E se a sua conta de Instagram continuasse a publicar depois de morrer?
Segundo o ‘Business Insider’, a Meta de Mark Zuckerberg obteve no final de dezembro último uma patente que descreve a utilização de inteligência artificial para simular a atividade de um utilizador nas redes sociais — incluindo respostas a publicações de outras pessoas — mesmo quando esse utilizador está ausente… ou já faleceu.
O documento explica que um modelo de linguagem de grande dimensão poderia “simular o utilizador” quando este estivesse afastado da plataforma, seja por uma pausa prolongada, seja por morte. A tecnologia seria treinada com dados específicos do utilizador, como comentários, gostos e conteúdos publicados anteriormente, criando uma espécie de “clone digital” capaz de interagir com seguidores, responder a mensagens privadas ou até comentar publicações.
Andrew Bosworth, diretor de tecnologia da Meta, surge como principal autor da patente, submetida inicialmente em 2023. Ainda assim, um porta-voz da empresa garantiu ao ‘Business Insider’ que não existem planos para avançar com esta tecnologia.
A lógica descrita na patente parte de um argumento simples: quando alguém deixa de publicar, a experiência dos seguidores é afetada. E, se a ausência for permanente, o impacto é ainda maior. A solução? Preencher esse vazio com uma versão digital que reproduza o comportamento online da pessoa.
Para criadores de conteúdos ou influencers que dependem das plataformas da Meta para rendimento, uma ferramenta deste género poderia funcionar como “substituto digital” durante períodos de pausa. A patente refere ainda a possibilidade de simular chamadas de vídeo ou áudio através de modelos de IA.
Mas a ideia de “imortalidade digital” levanta questões bem mais profundas do que a simples gestão de uma conta ativa.
Especialistas em direitos digitais e privacidade pós-morte alertam para implicações legais, éticas e filosóficas. Edina Harbinja, professora na Universidade de Birmingham, sublinhou ao ‘Business Insider’ que este tipo de tecnologia não afeta apenas o direito, mas também questões sociais e morais complexas.

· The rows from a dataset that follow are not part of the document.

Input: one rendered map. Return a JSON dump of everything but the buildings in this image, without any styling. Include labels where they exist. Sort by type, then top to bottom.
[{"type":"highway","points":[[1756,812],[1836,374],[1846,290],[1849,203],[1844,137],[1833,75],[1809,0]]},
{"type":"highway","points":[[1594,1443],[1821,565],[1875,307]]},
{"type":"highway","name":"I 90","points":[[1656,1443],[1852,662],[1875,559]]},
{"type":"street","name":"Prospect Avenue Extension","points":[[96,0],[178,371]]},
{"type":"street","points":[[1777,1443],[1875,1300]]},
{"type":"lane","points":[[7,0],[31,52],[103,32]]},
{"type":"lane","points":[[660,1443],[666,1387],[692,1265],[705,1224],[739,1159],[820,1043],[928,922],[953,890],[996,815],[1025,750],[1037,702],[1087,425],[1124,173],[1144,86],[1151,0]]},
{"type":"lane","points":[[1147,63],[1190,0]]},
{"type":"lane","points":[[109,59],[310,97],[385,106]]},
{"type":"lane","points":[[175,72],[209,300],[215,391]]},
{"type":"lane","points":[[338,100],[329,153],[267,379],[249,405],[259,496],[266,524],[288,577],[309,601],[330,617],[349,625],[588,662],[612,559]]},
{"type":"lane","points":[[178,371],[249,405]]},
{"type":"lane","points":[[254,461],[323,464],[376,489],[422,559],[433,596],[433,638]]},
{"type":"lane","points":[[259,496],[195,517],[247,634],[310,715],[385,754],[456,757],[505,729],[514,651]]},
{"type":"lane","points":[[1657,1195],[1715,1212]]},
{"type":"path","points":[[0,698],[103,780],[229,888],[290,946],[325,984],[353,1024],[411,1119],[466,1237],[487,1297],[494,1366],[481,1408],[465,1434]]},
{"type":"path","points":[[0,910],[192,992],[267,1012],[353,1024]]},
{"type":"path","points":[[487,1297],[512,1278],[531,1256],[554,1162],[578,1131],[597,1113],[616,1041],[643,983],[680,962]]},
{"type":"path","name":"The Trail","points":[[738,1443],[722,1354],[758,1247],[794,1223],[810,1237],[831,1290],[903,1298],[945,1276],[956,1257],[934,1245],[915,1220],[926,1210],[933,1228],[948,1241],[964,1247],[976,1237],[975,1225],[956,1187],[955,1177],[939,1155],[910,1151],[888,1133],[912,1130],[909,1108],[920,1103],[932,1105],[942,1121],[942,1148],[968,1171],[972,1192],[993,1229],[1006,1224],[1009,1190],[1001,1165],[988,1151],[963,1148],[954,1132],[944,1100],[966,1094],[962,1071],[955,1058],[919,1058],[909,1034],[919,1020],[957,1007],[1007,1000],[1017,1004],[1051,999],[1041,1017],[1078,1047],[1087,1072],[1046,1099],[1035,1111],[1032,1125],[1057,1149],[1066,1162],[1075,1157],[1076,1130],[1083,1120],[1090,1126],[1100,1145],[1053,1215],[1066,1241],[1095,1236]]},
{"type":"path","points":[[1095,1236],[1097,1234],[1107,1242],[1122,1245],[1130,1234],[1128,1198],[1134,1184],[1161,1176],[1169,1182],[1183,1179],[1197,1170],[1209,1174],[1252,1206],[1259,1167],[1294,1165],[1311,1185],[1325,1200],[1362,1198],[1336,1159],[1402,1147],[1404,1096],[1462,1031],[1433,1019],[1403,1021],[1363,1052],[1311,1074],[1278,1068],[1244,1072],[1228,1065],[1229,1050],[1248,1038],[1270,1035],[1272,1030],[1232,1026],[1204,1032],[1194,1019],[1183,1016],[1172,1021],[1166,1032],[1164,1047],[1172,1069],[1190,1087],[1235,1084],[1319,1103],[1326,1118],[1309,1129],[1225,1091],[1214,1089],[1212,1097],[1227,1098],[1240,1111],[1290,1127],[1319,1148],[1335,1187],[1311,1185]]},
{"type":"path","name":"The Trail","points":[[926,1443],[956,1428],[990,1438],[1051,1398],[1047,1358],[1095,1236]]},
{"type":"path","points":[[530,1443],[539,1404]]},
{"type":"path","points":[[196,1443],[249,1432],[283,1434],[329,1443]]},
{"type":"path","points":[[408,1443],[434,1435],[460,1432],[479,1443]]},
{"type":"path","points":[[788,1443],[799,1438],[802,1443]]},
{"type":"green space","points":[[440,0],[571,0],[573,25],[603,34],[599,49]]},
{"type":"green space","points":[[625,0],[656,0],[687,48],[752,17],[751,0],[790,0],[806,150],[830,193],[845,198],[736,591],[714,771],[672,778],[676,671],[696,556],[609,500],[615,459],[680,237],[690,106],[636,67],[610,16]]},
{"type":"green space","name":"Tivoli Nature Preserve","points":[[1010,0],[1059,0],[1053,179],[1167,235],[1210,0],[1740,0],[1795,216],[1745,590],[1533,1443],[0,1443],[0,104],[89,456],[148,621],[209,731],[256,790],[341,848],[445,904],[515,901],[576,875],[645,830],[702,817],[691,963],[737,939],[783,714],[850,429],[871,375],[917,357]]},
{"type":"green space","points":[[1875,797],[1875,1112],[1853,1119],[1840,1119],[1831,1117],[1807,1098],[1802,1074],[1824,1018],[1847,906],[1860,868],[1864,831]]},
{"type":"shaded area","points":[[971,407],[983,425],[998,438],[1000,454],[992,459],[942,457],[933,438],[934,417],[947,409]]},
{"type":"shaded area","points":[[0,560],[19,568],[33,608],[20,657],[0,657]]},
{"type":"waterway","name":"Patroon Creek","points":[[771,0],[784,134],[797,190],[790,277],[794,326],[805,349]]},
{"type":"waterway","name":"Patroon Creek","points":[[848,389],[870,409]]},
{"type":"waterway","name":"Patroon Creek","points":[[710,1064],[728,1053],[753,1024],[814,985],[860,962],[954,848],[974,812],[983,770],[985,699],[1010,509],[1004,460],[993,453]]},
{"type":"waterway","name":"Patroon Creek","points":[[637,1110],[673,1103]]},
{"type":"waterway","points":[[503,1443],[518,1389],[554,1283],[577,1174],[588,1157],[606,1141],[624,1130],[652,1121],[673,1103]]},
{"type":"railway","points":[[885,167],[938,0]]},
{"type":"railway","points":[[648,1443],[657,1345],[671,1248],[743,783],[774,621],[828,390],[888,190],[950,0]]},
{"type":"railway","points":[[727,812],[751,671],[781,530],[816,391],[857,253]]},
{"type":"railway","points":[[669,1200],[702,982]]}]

O conceito não é totalmente novo. Há cerca de uma década, o Facebook lançou ferramentas que permitem nomear um “contacto herdeiro” para gerir contas após a morte. Em 2023, Mark Zuckerberg falou publicamente sobre avatares virtuais de pessoas falecidas, sugerindo que poderiam ajudar no processo de luto.
Entretanto, surgiram várias startups dedicadas à chamada “grief tech” — tecnologia associada ao luto — criando chatbots que replicam a personalidade de pessoas falecidas. Em 2021, a Microsoft também registou uma patente para um chatbot capaz de simular indivíduos mortos ou figuras públicas.
Ainda assim, a possibilidade de grandes empresas tecnológicas avançarem neste campo intensifica o debate. Para alguns, trata-se de inovação com potencial terapêutico. Para outros, é uma linha vermelha.
Joseph Davis, professor de sociologia na Universidade da Virgínia, alerta que uma das tarefas fundamentais do luto é enfrentar a perda real. “Deixem os mortos estar mortos”, defende, considerando que simular a presença pode criar confusão emocional.
Para já, a Meta garante que não pretende implementar a tecnologia descrita na patente. Mas o simples facto de a ideia existir — e estar formalmente registada — mostra até onde pode ir a ambição da inteligência artificial: não apenas replicar a voz ou o rosto, mas manter viva a nossa presença digital.
Num mundo onde a vida online já se confunde com a identidade pessoal, a pergunta deixa de ser apenas tecnológica. É também profundamente humana: queremos mesmo ser imortais nas redes sociais?